Provided material ->

------------------------------------------------

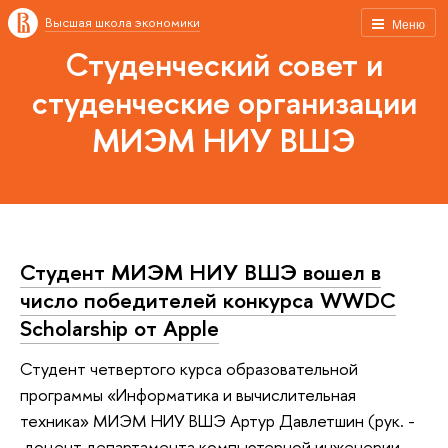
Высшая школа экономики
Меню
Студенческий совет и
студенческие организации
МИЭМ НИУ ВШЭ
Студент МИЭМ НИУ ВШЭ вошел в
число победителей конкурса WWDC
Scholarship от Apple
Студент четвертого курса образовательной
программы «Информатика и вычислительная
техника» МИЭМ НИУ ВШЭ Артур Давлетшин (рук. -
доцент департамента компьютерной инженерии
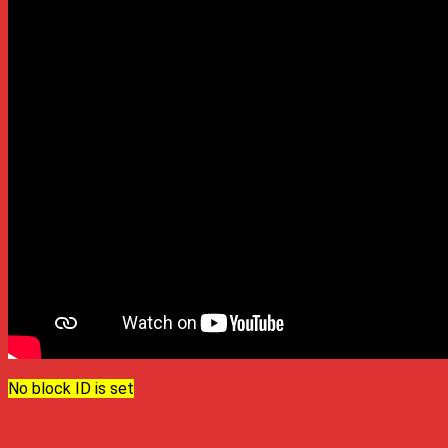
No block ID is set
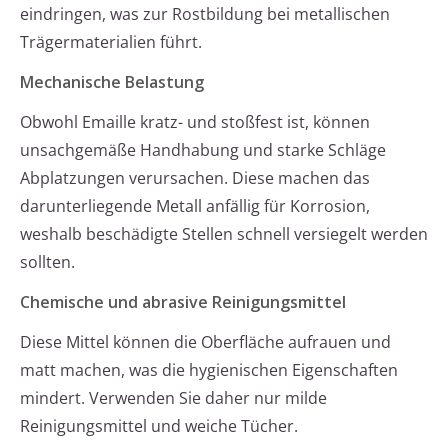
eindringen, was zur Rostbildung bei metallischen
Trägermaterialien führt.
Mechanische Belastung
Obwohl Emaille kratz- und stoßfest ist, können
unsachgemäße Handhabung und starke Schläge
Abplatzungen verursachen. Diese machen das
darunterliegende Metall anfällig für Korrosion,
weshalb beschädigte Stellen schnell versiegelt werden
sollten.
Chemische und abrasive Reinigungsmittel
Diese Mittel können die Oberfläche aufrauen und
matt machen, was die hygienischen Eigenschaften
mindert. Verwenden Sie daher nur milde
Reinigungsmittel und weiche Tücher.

------------------------------------------------

Task statement -> Filter the records down to the lines containing the word "Diese", and copy those.

Solution to this problem ->
Abplatzungen verursachen. Diese machen das
Diese Mittel können die Oberfläche aufrauen und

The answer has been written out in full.